The agent turn loop

A Runner turn isn’t a single LLM call — it’s a structured loop. Understanding its shape makes agent behavior predictable and debuggable.

The anatomy of a turn

flowchart TD
    msg["1 · Add message<br/>to memory"] --> ctx["2 · Assemble context<br/><small>budgeted sections + BM25</small>"]
    ctx --> intent["3 · Classify intent"]
    intent --> dispatch{"4 · Dispatch"}
    dispatch -->|respond| chat["Direct response"]
    dispatch -->|tool use| react["ReAct loop"]
    dispatch -->|research| rag["RAG pass"]
    dispatch -->|plan| plan["Plan-execute"]
    chat --> run
    react --> run
    rag --> run
    plan --> run
    run["5 · Run program<br/><small>tools under permissions + budget</small>"] --> mem["6 · Update memory<br/><small>actions · findings · usage</small>"]
    mem --> persist["7 · Persist to VFS"] --> summary["8 · Emit TurnSummary<br/><small>+ Span(TURN, COMPLETE)</small>"]
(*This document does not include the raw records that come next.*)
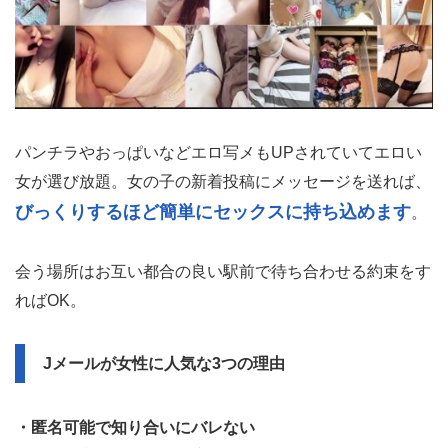
全国の即会い希望の女性からの書き込みで溢れているのに
1時間で100投稿以上
ビビります。その数なんと
。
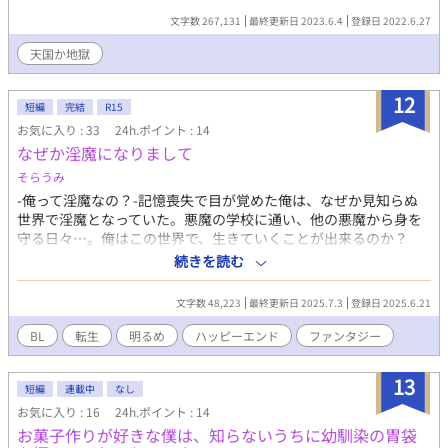
(https://x.com/ifdesign_w) サムネイルデザイン:久万様(
文字数 267,131
最終更新日 2023.6.4
登録日 2022.6.27
https://x.com/00Kuma2525 )
天国か地獄
12
短編
完結
R15
お気に入り : 33
24h.ポイント : 14
なぜか淫魔になりまして
そらうみ
-俺って淫魔なの？-記憶喪失で目が覚めた俺は、なぜか見知らぬ
世界で淫魔となっていた。悪魔の学校に通い、他の悪魔から身を
守る日々…。俺はこの世界で、生きていくことが出来るのか？
【世界観の作り込み緩いです。主人公をわちゃわちゃさせたかっ
続きを読む
ただけです。】
文字数 48,223
最終更新日 2025.7.3
登録日 2025.6.21
BL
転生
明るめ
ハッピーエンド
ファンタジー
13
短編
連載中
なし
お気に入り : 16
24h.ポイント : 14
お菓子作りが好きな僕は、知らないうちに幼馴染の胃袋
    classDef step fill:#f0f9ff,stroke:#0ea5e9,color:#0c4a6e;
    classDef branch fill:#eef2ff,stroke:#6366f1,color:#1e1b4b;
    classDef done fill:#f0fdf4,stroke:#22c55e,color:#14532d;
    class msg,ctx,intent,run,mem,persist step;
    class dispatch,chat,react,rag,plan branch;
    class summary done;

Add the message to session memory.
Assemble context — budgeted section assembly, with BM25 retrieval over large sections.
Classify intent — what does the user want (respond, tool use, research, plan, clarify)?
Dispatch to the matching behavior: a direct response, a ReAct tool loop, a research (RAG) pass, or a plan-execute run.
Run the chosen program, calling tools under the permission policy and the cost budget.
Update memory — record actions, findings (with citations), and usage.
Persist the session to the VFS.
Emit a TurnSummary — the typed aggregate (text, tokens, cost) alongside the terminal Span(TURN, COMPLETE).

Why a loop, not a call

Observability. Each step emits events, so the whole turn is traceable and auditable.
Control. Permissions, cost, and circuit breakers apply between steps — the loop is where the guardrails live.
Composability. ReAct is the inner loop; the agent is the outer loop. The agent decides which program to run; the program drives the model. Patterns (chat, research, findings, plan-execute) differ only in step 4’s dispatch.